COTABATO CITY (MindaNews/12 March) — Will the signing of the Comprehensive Agreement on the Bangsamoro (CAB) this month and the submission of the draft Bangsamoro Basic Law by March 31 (see other story) mark the beginning of a March marked with celebrations for the Bangsamoro?
March in the history of the Bangsamoro is a month marked with tragedies.
Between March 5 and 7, 1906, some 600 men, women and children (other reports say 900) were massacred by American soldiers on Bud Dajo in Jolo, Sulu.
The New Orleans Times-Democrat called it “a frightful atrocity.” Reacting to the newspaper headline, “Women slain in Moro slaughter,” Mark Twain wrote, “’Slaughter’ is a good word. Certainly there is not a better one in the Unabridged Dictionary for this occasion.” The Boston Post screamed, “if this is imperial expansion, heaven save us from any more!”

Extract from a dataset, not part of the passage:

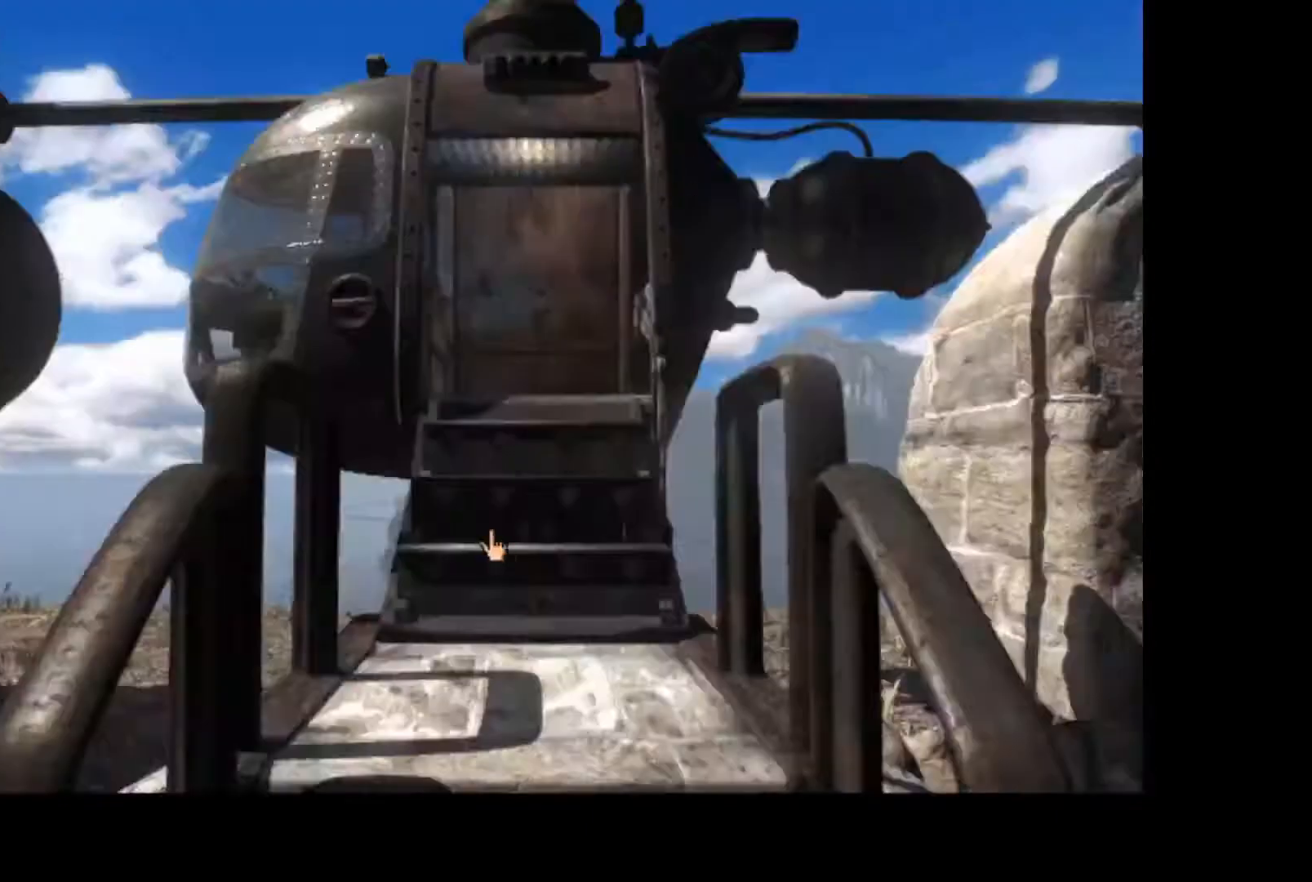
{"keys": [], "mouse": [], "events": [[33, "mouse_left", "up"], [83, "mouse_left", "down"], [133, "mouse_left", "up"], [167, "mouse_left", "down"], [250, "mouse_left", "up"]]}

On March 18, 1935, Hadji Abdulhamid Bongabong of Unayan and 189 Maranaos sent a letter of Appeal to the US Congress in what is now referred to as the “Dansalan Declaration of 1935.” A portion of the appeal reads: “Should the American People grant Philippine independence, the Islands of Mindanao and Sulu should not be included in such independence. Our public land should not be given to other people other than the Moro. We should be given time to acquire them, because most of us have no lands. Our people do not yet realize the value of acquiring those lands by the process of law. Where shall we obtain the support of our family if our lands are taken from us? It will be safe to us that a law should be created restricting (the acquisition) of our land by other people.”
Thirty three years later, the Jabidah Massacre of March 18, 1968, where at least 23 Moro trainees bound for a mission to reclaim Sabah in Malaysia were killed in Corregidor, triggered protest actions from the Moro population, leading to the formation of what would be the Moro National Liberation Front (MNLF).
It is not clear exactly when the MNLF was established but it reckons its foundation day to March 18, 1968, the day of the massacre.
Nur Misuari of Sulu an instructor at the University of the Philippines, and Salamat Hashim of Maguindanao, then a student in Cairo, Egypt, were among the founders of the MNLF. During the negotiations for what would be the Tripoli Agreement of 1976, Misuari, MNLF chair and Hashim, his vice chair, sat beside each other in the MNLF peace panel.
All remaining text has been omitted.